_Problem statement_. What is needed is a word-for-word copy of all the entries, minus the pictures.

----------

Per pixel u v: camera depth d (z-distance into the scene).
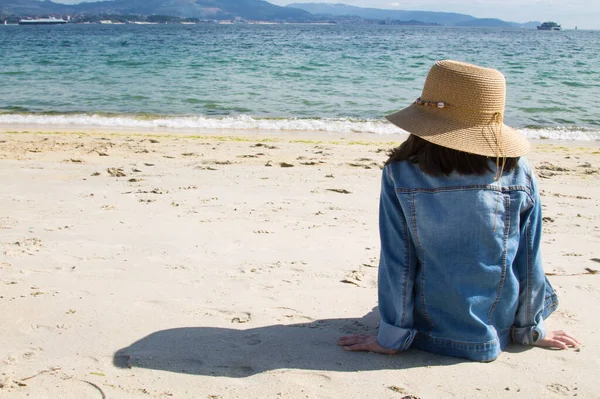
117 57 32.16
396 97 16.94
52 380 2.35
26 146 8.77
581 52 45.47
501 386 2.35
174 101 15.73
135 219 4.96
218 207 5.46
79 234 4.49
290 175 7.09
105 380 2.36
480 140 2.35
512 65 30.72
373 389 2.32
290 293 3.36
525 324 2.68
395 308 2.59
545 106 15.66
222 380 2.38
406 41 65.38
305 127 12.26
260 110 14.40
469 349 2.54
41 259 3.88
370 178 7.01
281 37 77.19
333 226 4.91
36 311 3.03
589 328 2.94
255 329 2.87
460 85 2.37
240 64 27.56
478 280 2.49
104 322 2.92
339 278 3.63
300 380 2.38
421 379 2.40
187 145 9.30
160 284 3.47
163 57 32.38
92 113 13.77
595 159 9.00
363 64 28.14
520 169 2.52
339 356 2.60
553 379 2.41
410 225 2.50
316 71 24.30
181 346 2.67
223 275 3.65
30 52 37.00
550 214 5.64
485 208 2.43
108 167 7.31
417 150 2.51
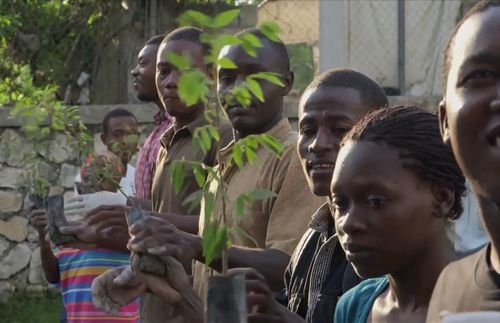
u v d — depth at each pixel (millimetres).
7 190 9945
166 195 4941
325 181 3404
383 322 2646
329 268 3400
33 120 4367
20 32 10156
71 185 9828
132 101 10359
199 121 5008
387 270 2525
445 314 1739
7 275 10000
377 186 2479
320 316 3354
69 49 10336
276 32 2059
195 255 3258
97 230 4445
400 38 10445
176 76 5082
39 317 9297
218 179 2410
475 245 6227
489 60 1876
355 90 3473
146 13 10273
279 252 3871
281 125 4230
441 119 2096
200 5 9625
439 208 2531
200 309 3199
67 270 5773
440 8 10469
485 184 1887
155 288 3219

----------

_Written response_.
Per pixel u v: camera depth d (z-distance into the scene).
117 57 32.16
396 97 16.94
52 380 2.35
26 146 8.77
581 52 45.47
501 386 2.35
174 101 15.73
135 219 4.96
218 207 5.46
79 234 4.49
290 175 7.09
105 380 2.36
480 140 2.35
512 65 30.72
373 389 2.32
290 293 3.36
525 324 2.68
395 308 2.59
545 106 15.66
222 380 2.38
406 41 65.38
305 127 12.26
260 110 14.40
469 349 2.54
41 259 3.88
370 178 7.01
281 37 77.19
333 226 4.91
36 311 3.03
589 328 2.94
255 329 2.87
460 85 2.37
240 64 27.56
478 280 2.49
104 322 2.92
339 278 3.63
300 380 2.38
421 379 2.40
187 145 9.30
160 284 3.47
163 57 32.38
92 113 13.77
595 159 9.00
363 64 28.14
520 169 2.52
339 356 2.60
553 379 2.41
410 225 2.50
316 71 24.30
181 346 2.67
223 275 3.65
30 52 37.00
550 214 5.64
485 208 2.43
108 167 7.31
417 150 2.51
u v d — depth at each pixel (millimetres).
7 190 9945
166 195 4941
325 181 3404
383 322 2646
329 268 3400
33 120 4367
20 32 10156
71 185 9828
132 101 10359
199 121 5008
387 270 2525
445 314 1739
7 275 10000
377 186 2479
320 316 3354
69 49 10336
276 32 2059
195 255 3258
97 230 4445
400 38 10445
176 76 5082
39 317 9297
218 179 2410
475 245 6227
489 60 1876
355 90 3473
146 13 10273
279 252 3871
281 125 4230
441 119 2096
200 5 9625
439 208 2531
200 309 3199
67 270 5773
440 8 10469
485 184 1887
155 288 3219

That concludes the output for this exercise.